*YOUR TASKS:*
- 1) From the article on artificial light at night and marine species, could you reproduce the passage starting at "Findings of the" and ending at "with oxidative stress."?
- 2) According to the article on artificial light at night and marine species, what share of the seafloor near well-lit cities is affected by biologically-relevant light pollution?

*TEXT SHOWN:*
The Impact of Artificial Light at Night on Marine Species
A new study sheds light on the harmful effects of artificial light at night on immobile marine species, specifically the snakelocks anemone. The study, titled “The disruption of a symbiotic sea anemone by light pollution: Non-linear effects on zooxanthellae and molecular indicators,” was recently published in Science of the Total Environment. This collaborative research effort involved scientists from the University of Prince Edward Island, Plymouth Marine Laboratory, and the University of Exeter.
Understanding the Impact of Artificial Light at Night
Artificial light at night (ALAN) is a growing concern in marine ecosystems. Despite its increasing prevalence, there are still significant research gaps in understanding how various marine organisms are affected by ALAN, especially when combined with other stressors. With marine organisms already facing challenges like warming, acidification, and pollution, the impact of ALAN on these species is crucial to investigate.
Research has shown that nearly 76% of the seafloor near well-lit cities is affected by biologically-relevant light pollution, a trend that is expected to rise in the future. This highlights the urgent need to study the effects of ALAN on marine life.
Findings of the Study
The study revealed a significant negative impact of high ALAN levels on the symbiotic algae (zooxanthellae) living on the snakelocks anemone, as well as on the enzyme superoxide dismutase, which helps both the anemone and algae cope with oxidative stress.
By utilizing PML’s Marine Artificial Light at Night Research (MARLAN) Facility and a unique tidal experiment system, researchers were able to mimic natural light and tidal conditions for the anemones. This allowed the organisms to acclimatize before introducing experimental ALAN levels.

*DATA FOR ANALYSIS:*
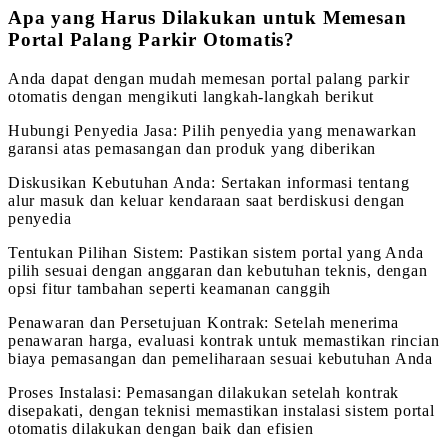
Apa yang Harus Dilakukan untuk Memesan
Portal Palang Parkir Otomatis?
Anda dapat dengan mudah memesan portal palang parkir
otomatis dengan mengikuti langkah-langkah berikut
Hubungi Penyedia Jasa: Pilih penyedia yang menawarkan
garansi atas pemasangan dan produk yang diberikan
Diskusikan Kebutuhan Anda: Sertakan informasi tentang
alur masuk dan keluar kendaraan saat berdiskusi dengan
penyedia
Tentukan Pilihan Sistem: Pastikan sistem portal yang Anda
pilih sesuai dengan anggaran dan kebutuhan teknis, dengan
opsi fitur tambahan seperti keamanan canggih
Penawaran dan Persetujuan Kontrak: Setelah menerima
penawaran harga, evaluasi kontrak untuk memastikan rincian
biaya pemasangan dan pemeliharaan sesuai kebutuhan Anda
Proses Instalasi: Pemasangan dilakukan setelah kontrak
disepakati, dengan teknisi memastikan instalasi sistem portal
otomatis dilakukan dengan baik dan efisien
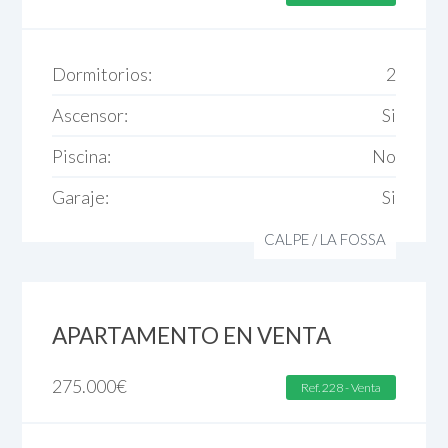
Dormitorios:
2
Ascensor:
Si
Piscina:
No
Garaje:
Si
CALPE
/
LA FOSSA
APARTAMENTO EN VENTA
275.000
€
Ref. 228 - Venta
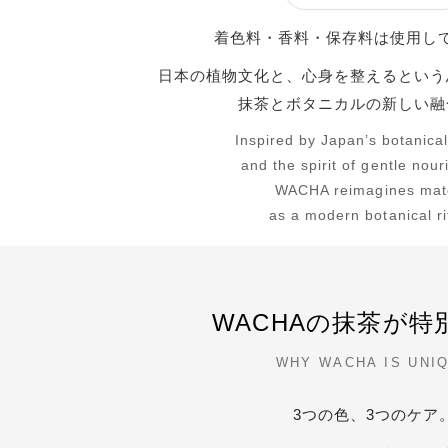
着色料・香料・保存料は使用し
日本の植物文化と、心身を整えるという
抹茶とボタニカルの新しい融
Inspired by Japan’s botanical
and the spirit of gentle nou
WACHA reimagines mat
as a modern botanical ri
WACHAの抹茶が特
WHY WACHA IS UNI
3つの色、3つのケア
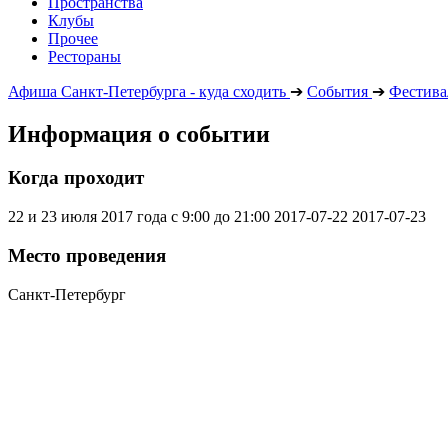
Пространства
Клубы
Прочее
Рестораны
Афиша Санкт-Петербурга - куда сходить
➔
События
➔
Фестива
Информация о событии
Когда проходит
22 и 23 июля 2017 года с 9:00 до 21:00
2017-07-22
2017-07-23
Место проведения
Санкт-Петербург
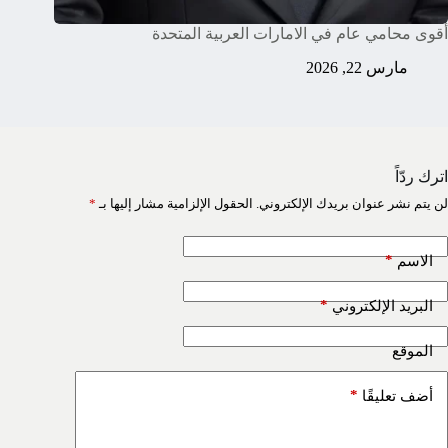
أقوى محامي عام في الامارات العربية المتحدة
مارس 22, 2026
اترك ردّاً
لن يتم نشر عنوان بريدك الإلكتروني.
الحقول الإلزامية مشار إليها بـ
*
*
الاسم
*
البريد الإلكتروني
الموقع
*
أضف تعليقًا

*SOLUTIONS IN ORDER:*
- 1)
Findings of the Study
The study revealed a significant negative impact of high ALAN levels on the symbiotic algae (zooxanthellae) living on the snakelocks anemone, as well as on the enzyme superoxide dismutase, which helps both the anemone and algae cope with oxidative stress.

- 2) Nearly 76%